Felipe salió de su zona de comodidad porque tenía una pasión para proclamar las buenas nuevas de Jesucristo a la humanidad que sufre. ¿Y qué de nosotros? Exigía valor subirse al carro. Necesito incluso más para abrir la boca. Pero, qué legado produjo Felipe en ese momento. Muchos eruditos piensan que la semilla que Felipe plantó en aquel funcionario africano rindió cosecha de cientos en Etiopía. Todo porque un hombre estuvo dispuesto a hablar cuando tantos otros hubieran guardado silencio.
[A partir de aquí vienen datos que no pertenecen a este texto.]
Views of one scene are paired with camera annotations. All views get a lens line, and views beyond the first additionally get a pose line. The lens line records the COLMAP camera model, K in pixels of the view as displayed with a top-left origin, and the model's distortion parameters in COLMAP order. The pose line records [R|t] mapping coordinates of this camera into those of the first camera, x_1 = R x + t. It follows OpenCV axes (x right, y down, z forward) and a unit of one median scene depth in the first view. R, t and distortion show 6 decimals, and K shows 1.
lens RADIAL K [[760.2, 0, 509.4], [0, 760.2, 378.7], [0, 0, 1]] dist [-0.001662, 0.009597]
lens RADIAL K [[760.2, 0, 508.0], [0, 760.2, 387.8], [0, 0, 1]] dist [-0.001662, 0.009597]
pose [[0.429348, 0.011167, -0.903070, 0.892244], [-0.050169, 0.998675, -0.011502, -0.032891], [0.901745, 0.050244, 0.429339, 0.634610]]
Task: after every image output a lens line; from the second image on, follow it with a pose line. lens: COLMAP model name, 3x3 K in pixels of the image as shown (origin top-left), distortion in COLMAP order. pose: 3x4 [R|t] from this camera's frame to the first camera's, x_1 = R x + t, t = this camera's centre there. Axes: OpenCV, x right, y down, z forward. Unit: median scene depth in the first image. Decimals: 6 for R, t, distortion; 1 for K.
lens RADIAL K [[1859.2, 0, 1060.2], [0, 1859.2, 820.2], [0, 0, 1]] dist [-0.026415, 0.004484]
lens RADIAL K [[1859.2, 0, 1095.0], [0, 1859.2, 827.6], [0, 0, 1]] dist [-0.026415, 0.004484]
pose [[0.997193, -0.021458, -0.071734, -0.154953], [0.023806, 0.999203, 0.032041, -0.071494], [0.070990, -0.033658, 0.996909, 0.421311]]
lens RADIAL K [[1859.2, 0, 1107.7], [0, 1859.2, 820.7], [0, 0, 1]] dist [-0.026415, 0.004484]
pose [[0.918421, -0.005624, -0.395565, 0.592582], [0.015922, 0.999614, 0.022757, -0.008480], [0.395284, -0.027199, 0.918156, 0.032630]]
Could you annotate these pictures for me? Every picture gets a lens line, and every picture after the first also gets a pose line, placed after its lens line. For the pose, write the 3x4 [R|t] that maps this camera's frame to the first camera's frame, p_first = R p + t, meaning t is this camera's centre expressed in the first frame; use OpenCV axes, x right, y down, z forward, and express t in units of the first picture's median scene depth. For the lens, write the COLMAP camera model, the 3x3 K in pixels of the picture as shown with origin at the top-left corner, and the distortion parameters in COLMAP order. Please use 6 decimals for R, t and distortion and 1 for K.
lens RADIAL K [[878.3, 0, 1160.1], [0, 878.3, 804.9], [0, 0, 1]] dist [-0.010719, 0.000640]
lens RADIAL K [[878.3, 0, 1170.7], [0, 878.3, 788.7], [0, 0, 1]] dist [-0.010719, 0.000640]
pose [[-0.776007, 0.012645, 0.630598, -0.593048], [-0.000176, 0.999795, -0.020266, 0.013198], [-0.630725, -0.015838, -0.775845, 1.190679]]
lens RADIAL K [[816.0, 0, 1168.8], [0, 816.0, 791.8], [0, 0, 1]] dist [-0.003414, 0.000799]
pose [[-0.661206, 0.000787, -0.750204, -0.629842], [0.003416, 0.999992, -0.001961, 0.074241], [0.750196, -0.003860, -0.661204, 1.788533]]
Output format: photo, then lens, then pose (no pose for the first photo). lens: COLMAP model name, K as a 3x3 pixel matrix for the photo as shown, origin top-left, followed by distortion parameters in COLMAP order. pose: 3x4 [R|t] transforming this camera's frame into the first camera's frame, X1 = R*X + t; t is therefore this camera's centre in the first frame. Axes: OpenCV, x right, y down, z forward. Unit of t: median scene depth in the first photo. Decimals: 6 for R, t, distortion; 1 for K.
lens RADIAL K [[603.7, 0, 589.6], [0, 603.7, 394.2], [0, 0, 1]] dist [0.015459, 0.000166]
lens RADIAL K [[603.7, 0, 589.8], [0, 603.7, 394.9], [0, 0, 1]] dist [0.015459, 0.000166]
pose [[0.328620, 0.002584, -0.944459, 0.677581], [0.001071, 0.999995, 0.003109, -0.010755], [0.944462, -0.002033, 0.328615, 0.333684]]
Al codearnos con hombres y mujeres espiritualmente hambrientos y sedientos, y percibir su dolor interno de ayuda y esperanza, archivemos el Método del Francotirador, dejemos a un lado el Método de Harvard, y silenciamos el Método Mudo. Cuando Dios le dé la oportunidad, y se la dará, probablemente a poco después de haber leído esto, pruebe el Método de Felipe. Su acción de valentía puede conducir a un legado espiritual más allá de lo que jamás pudiera pedir o imaginar.
No puedo pensar de algún lugar en que preferiría estar en el momento en que Cristo retorne que en aquella escopeta en el carro del siglo veintiuno, hablando abiertamente de confiar en Jesús.